Une délégation de l’Uneac (Union des écrivains et artistes congolais), conduite par son président, l’ancien ministre Henri Djombo, s’est entretenue, mercredi 9 novembre 2022, avec Mme Lydie Pongault, ministre de l’industrie culturelle, touristique, artistique et des loisirs, à son cabinet situé provisoirement à l’Hôtel Pefaco, à Brazzaville. L’entretien a été l’occasion pour les écrivains et artistes congolais de présenter leurs félicitations à Mme Pongault, pour sa nomination à la tête du département ministériel en charge de la culture et de lui présenter leurs préoccupations dont l’acquisition d’un siège.

Pendant l’audience, Henri Djombo a indiqué que «nous sommes venus vous traduire toute la joie qui anime l’ensemble des artistes pour votre nomination et remercie le Président de la République pour avoir choisi une des nôtres». «Nous serons tous les jours à votre service. Les écrivains restent disponibles. Ils produisent des livres, des œuvres d’arts de haute qualité qui font la fierté de notre pays», a-t-il poursuivi.
«Sans moyens, les artistes produisent des œuvres de qualité et tirent leur force de notre nature qui est diversifiée. Cela tient également à notre force d’esprit, à notre engagement. Tous ces atouts majeurs sont là, pour que le secteur de la culture et des arts puisse contribuer au développement. Que les acteurs culturels disposent d’un accompagnement conséquent et durable», a-t-il avoué.
Henri Djombo a saisi l’opportunité de cette audience, pour parler des réformes qui doivent intervenir au sein de l’Uneac, «après l’organisation du congrès, pour arrimer la structure à la nouvelle donne technologique», a-t-il précisé. Selon lui, le Ministère en charge de l’industrie culturelle doit faire que les programmes des acteurs culturels jouissent du soutien des pouvoirs publics. Enfin, en 2023, l’Uneac va célébrer les 70 ans de la littérature congolaise, avec à la clé le premier roman congolais, «Cœur d’Aryenne», de Jean Malonga, publié par les Editions Présence africaine. Il faut indiquer que l’Uneac manque de siège. Une promesse leur avait été faite, mais jusque-là, il y a aucune lueur d’espoir.

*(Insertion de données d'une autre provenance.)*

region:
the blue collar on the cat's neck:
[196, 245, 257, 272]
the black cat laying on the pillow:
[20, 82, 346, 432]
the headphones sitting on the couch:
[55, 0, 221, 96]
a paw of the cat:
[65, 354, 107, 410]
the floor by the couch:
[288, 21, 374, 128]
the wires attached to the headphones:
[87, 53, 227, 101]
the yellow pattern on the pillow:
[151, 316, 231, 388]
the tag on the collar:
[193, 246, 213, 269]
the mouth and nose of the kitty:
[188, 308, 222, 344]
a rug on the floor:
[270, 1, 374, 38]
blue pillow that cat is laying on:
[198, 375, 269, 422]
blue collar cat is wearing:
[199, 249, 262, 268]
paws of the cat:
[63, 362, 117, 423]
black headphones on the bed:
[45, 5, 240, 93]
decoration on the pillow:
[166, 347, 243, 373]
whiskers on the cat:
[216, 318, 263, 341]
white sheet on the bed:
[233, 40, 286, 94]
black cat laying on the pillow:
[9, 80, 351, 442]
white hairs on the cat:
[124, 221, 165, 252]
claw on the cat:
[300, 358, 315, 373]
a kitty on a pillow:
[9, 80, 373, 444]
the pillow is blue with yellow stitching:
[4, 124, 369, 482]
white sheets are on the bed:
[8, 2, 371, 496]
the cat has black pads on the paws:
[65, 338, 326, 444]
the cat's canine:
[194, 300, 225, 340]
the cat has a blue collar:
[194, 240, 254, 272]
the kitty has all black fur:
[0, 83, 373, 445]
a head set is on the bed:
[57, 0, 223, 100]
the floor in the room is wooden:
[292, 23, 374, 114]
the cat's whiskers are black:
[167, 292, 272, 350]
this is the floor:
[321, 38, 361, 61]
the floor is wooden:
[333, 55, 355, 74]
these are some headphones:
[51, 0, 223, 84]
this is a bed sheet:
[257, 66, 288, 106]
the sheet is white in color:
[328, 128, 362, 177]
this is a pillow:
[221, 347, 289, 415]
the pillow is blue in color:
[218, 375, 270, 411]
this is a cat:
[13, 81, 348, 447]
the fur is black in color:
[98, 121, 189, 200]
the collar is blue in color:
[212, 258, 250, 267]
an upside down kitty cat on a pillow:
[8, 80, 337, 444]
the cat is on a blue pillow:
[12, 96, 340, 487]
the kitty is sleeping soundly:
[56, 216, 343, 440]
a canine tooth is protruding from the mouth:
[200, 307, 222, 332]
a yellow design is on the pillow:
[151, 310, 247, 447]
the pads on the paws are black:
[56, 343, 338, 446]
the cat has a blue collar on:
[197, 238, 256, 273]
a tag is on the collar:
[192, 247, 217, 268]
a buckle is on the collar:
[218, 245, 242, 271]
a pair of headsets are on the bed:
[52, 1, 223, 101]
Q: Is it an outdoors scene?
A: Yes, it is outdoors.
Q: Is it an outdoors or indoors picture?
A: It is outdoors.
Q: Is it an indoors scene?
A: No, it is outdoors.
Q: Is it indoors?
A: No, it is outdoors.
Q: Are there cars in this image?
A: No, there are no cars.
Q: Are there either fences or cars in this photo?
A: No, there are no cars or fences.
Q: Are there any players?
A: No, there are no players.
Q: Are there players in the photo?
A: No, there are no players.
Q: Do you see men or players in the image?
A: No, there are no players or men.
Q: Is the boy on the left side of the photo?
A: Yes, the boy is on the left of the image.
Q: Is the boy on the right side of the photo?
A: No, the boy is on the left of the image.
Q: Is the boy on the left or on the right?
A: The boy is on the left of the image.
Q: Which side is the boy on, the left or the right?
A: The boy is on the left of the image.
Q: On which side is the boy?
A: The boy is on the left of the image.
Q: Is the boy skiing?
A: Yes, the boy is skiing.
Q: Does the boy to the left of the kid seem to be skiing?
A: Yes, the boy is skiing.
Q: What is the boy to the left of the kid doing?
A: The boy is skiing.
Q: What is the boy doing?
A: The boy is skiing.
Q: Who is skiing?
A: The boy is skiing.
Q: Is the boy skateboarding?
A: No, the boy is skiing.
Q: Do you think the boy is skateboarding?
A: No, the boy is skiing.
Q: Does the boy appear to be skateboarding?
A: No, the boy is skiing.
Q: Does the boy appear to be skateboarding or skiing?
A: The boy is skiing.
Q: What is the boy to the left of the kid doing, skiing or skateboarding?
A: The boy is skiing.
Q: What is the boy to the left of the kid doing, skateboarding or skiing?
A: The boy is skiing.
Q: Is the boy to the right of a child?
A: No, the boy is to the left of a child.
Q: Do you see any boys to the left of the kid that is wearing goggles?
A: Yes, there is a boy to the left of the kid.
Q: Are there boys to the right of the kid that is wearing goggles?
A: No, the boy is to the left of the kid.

En réponse à ces préoccupations, la ministre Lydie Pongault a indiqué que «la culture connaît beaucoup de difficultés. Malgré cela, beaucoup de choses se font dans chaque secteur, avec des maigres moyens financiers». Ayant conscience de l’immensité de la tâche, «nous devons investir énormément dans la culture, parce qu’elle est à la base de tout», a-t-elle estimé. Mais, «il faut que nous ayons la même compréhension de la culture, du ministère que j’ai la charge de diriger pour que nous participions, tous, à son éclosion».
En définitif, la ministre en charge de la culture a pris l’engagement d’accompagner l’Uneac et à produire son cahier de charges. En rapport au 70ème anniversaire de la littérature congolaise, la ministre Pongault a indiqué que son département ministériel va organiser, en 2023, le salon africain du livre. Cet anniversaire sera intégré à cet événement. Un tableau de l’artiste peintre congolaise qui parle de l’éducation a été remis à Lydie Pongault. «La culture, c’est l’éducation», a-t-elle réagi.